While it has been years since Zimbabwe has seen any economic progress, the promise of a new government (though questionable, as most people see Emmerson Mnangagwa as a successor to Robert Mugabe) may help their country get back on solid, economic ground.  This now poses the question on everyone’s minds: does fresh money in Zimbabwe change the economic situation very soon?

Establishing its own currency

Before taking a deep dive into that question, it’s best to see how the country has gotten to this point of economic paralysis. Zimbabwe has not had a currency of its own since its hyperinflation in 2009. One of things that could help their country’s economic status right now is developing their own hard currency, since they’ve been relying on the US dollar as the main currency for their transactions, along with the South African rand. In recent years, there has been a reported cash shortage that has been denting the economy, with it being half the size it was since the turn of the millenium.

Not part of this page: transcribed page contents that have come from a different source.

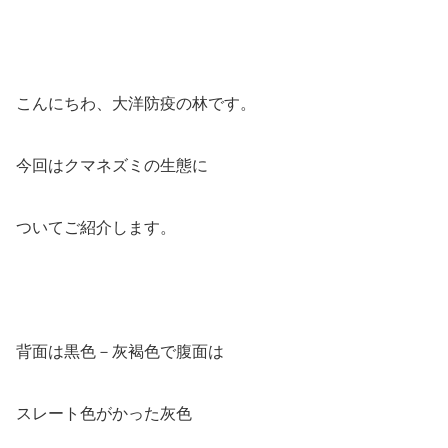
こんにちわ、大洋防疫の林です。
今回はクマネズミの生態に
ついてご紹介します。
背面は黒色－灰褐色で腹面は
スレート色がかった灰色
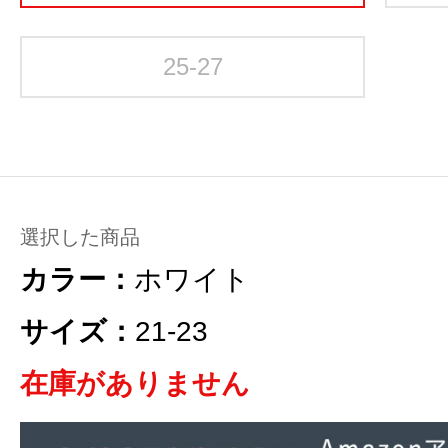
25-27
選択した商品
カラー：
ホワイト
サイズ：
21-23
在庫がありません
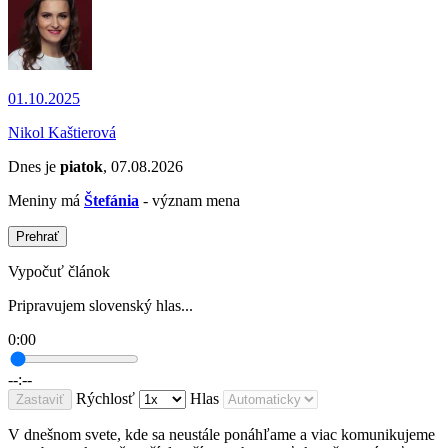
01.10.2025
Nikol Kaštierová
Dnes je
piatok
, 07.08.2026
Meniny má
Štefánia
- význam mena
Prehrať
Vypočuť článok
Pripravujem slovenský hlas...
0:00
--:--
Rýchlosť
Hlas
Zastaviť
V dnešnom svete, kde sa neustále ponáhľame a viac komunikujeme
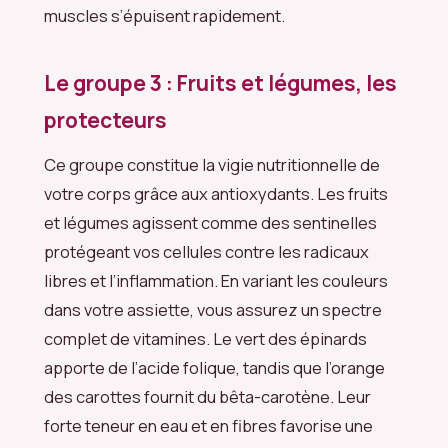
muscles s’épuisent rapidement.
Le groupe 3 : Fruits et légumes, les
protecteurs
Ce groupe constitue la vigie nutritionnelle de
votre corps grâce aux antioxydants. Les fruits
et légumes agissent comme des sentinelles
protégeant vos cellules contre les radicaux
libres et l’inflammation. En variant les couleurs
dans votre assiette, vous assurez un spectre
complet de vitamines. Le vert des épinards
apporte de l’acide folique, tandis que l’orange
des carottes fournit du bêta-carotène. Leur
forte teneur en eau et en fibres favorise une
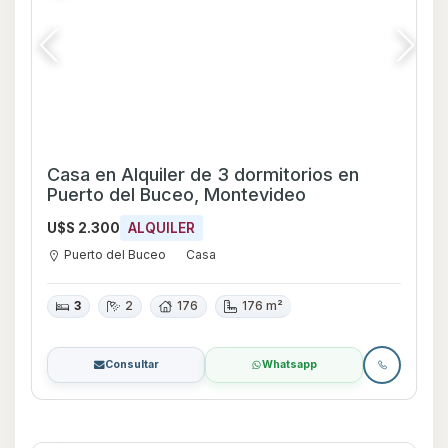
Casa en Alquiler de 3 dormitorios en
Puerto del Buceo, Montevideo
U$S 2.300
ALQUILER
Puerto del Buceo
Casa
3
2
176
176 m²
Consultar
Whatsapp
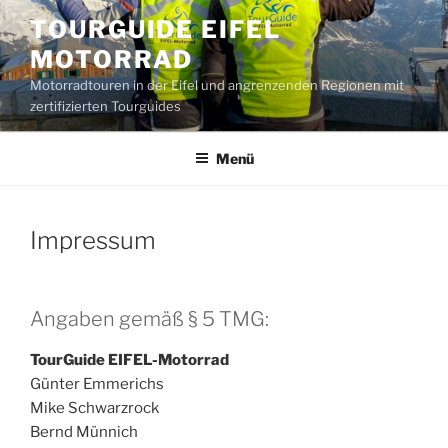
Zum
TOURGUIDE EIFEL
Inhalt
MOTORRAD
springen
Motorradtouren in der Eifel und angrenzenden Regionen mit
zertifizierten Tourguides
Menü
Impressum
Angaben gemäß § 5 TMG:
TourGuide EIFEL-Motorrad
Günter Emmerichs
Mike Schwarzrock
Bernd Münnich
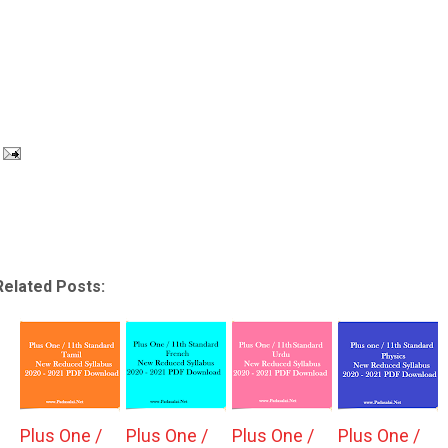
Related Posts:
Plus One /
Plus One /
Plus One /
Plus One /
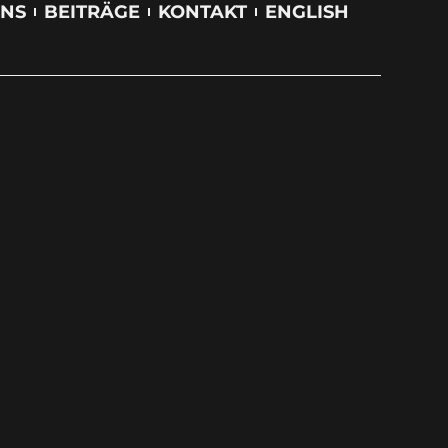
UNS
BEITRÄGE
KONTAKT
ENGLISH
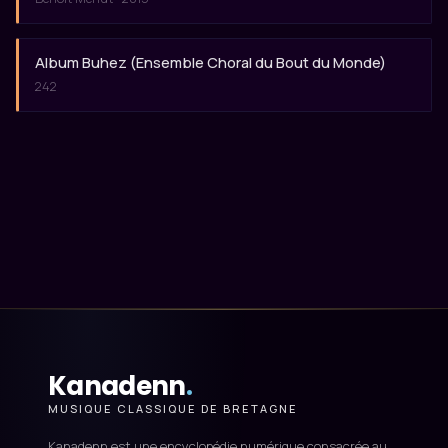
Album Buhez (Ensemble Choral du Bout du Monde)
242
Kanadenn
.
MUSIQUE CLASSIQUE DE BRETAGNE
Kanadenn est une encyclopédie numérique consacrée au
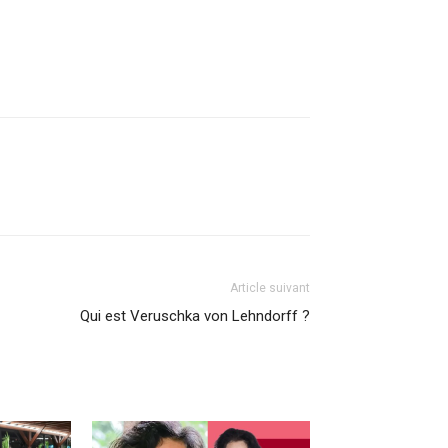
Article suivant
Qui est Veruschka von Lehndorff ?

Accumulating agricultural debt

It seems as though 2009 was the year of change for Zimbabwe, as in that year, then president Robert Mugabe signed the Indigenisation and Economic Empowerment Act (IEEA) into law, meaning that almost 51% of businesses would be turned over to Zimbabweans. Because of this law, foreign businesses had to close operations in the country.

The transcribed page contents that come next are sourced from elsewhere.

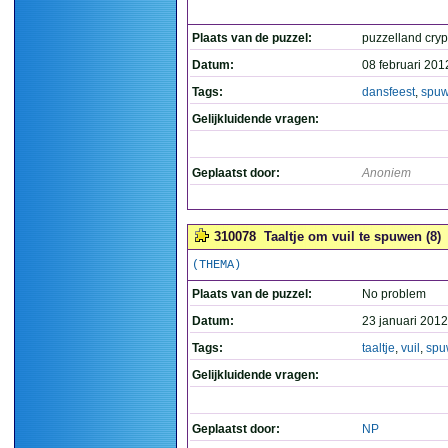
Plaats van de puzzel:
puzzelland cry
Datum:
08 februari 201
Tags:
dansfeest
,
spu
Gelijkluidende vragen:
Geplaatst door:
Anoniem
310078
Taaltje om vuil te spuwen (8)
(THEMA)
Plaats van de puzzel:
No problem
Datum:
23 januari 2012
Tags:
taaltje
,
vuil
,
spu
Gelijkluidende vragen:
Geplaatst door:
NP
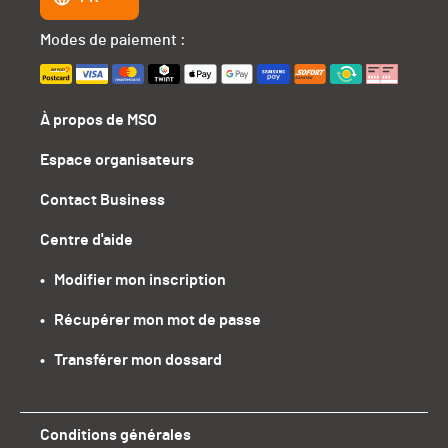
Modes de paiement :
À propos de MSO
Espace organisateurs
Contact Business
Centre d'aide
•   Modifier mon inscription
•   Récupérer mon mot de passe
•   Transférer mon dossard
Conditions générales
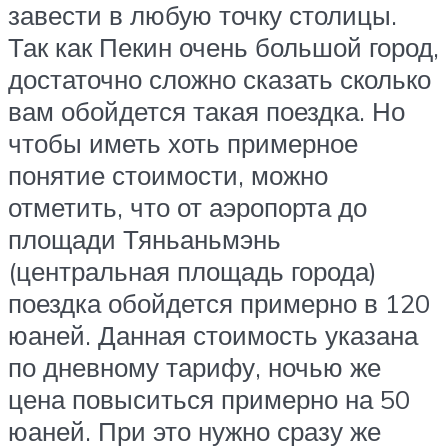
завести в любую точку столицы.
Так как Пекин очень большой город,
достаточно сложно сказать сколько
вам обойдется такая поездка. Но
чтобы иметь хоть примерное
понятие стоимости, можно
отметить, что от аэропорта до
площади Тяньаньмэнь
(центральная площадь города)
поездка обойдется примерно в 120
юаней. Данная стоимость указана
по дневному тарифу, ночью же
цена повыситься примерно на 50
юаней. При это нужно сразу же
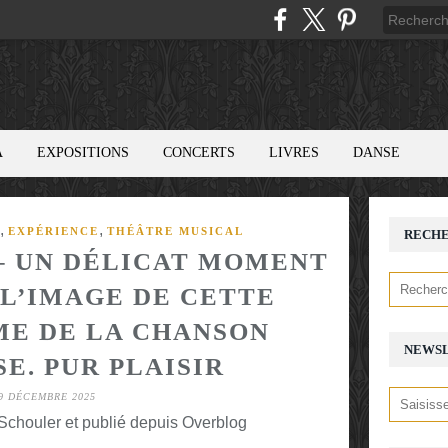
A
EXPOSITIONS
CONCERTS
LIVRES
DANSE
,
,
EXPÉRIENCE
THÉÂTRE MUSICAL
RECH
 – UN DÉLICAT MOMENT
 L’IMAGE DE CETTE
E DE LA CHANSON
NEWS
E. PUR PLAISIR
9 DÉCEMBRE 2025
chouler et publié depuis Overblog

This law also caused the slow plunge of the country’s agricultural production. The law required the government to do farm seizures, with foreign businesses closing shop and local farmers losing their land without compensation. As Zimbabwe was considered the breadwinner of Africa, it is now a country trying to make up for their past mistakes, with an international debt amounting to almost $9 billion.

Rising unemployment rate

Jobs are hard to find in Zimbabwe, especially formal ones. The unemployment rate of the country is running at almost 90%, with possibility that it could rise further. There are more Zimbabweans leaving the country than staying and working, estimated at around three million people, so that they can escape the economic crisis and live a better life outside of Zimbabwe.These people could have stayed and improved the economic status of the country if they were given the chance, though now that they have left, it would be unlikely for them to return unless Zimbabwe has proven to be stable and solid, both politically and economically.

Getting worse

Since the election last July, local citizens say that things have been getting worse. Prices for any basic supply are running high, making local businesses suffer and harder to maintain. Besides this, the unemployment rate is rising and infrastructure is crumbling. A cholera outbreak that has killed at least 30 people in Harare has spread in over 10 of the country’s provinces, making it one of the worst since their previous cholera outbreak back in 2008. Irregularities on the counting of votes during the election and the repression of their people has made major international countries stay away from Zimbabwe.

Rebuilding international ties

So, what is the next step for Zimbabwe? For them to progress in solving their economic crisis, their government should open cash injection to the country. While this is a good possibility to consider, a question arises from this solution: where would the money come from? An all Zanu-PF government has kept donors away, especially those who see Emmerson Mnangagwa simply as a replacement for Robert Mugabe.


But last August, a solution presented itself to the Zimbabwean government. Germany’s economic cooperation minister Dr. Gerd Muller met with President Emmerson Mnangagwa to discuss Germany opening its lines of credit to Zimbabwe, nearly 20 years after the regional bloc imposed sanctions on the country that led to the falling out between the two countries (as Germany sided with Britain about the dispute of land reforms in Zimbabwe).


While the topic is merely in talks for now, there have been discussions on forming a joint permanent commission for both sides to explore various fields of cooperation. As Muller said in an article on NewsDay, this partnership will lead to the development and progress of the situation in rural areas and will benefit the country’s agriculture, which has been on a decline since 2009.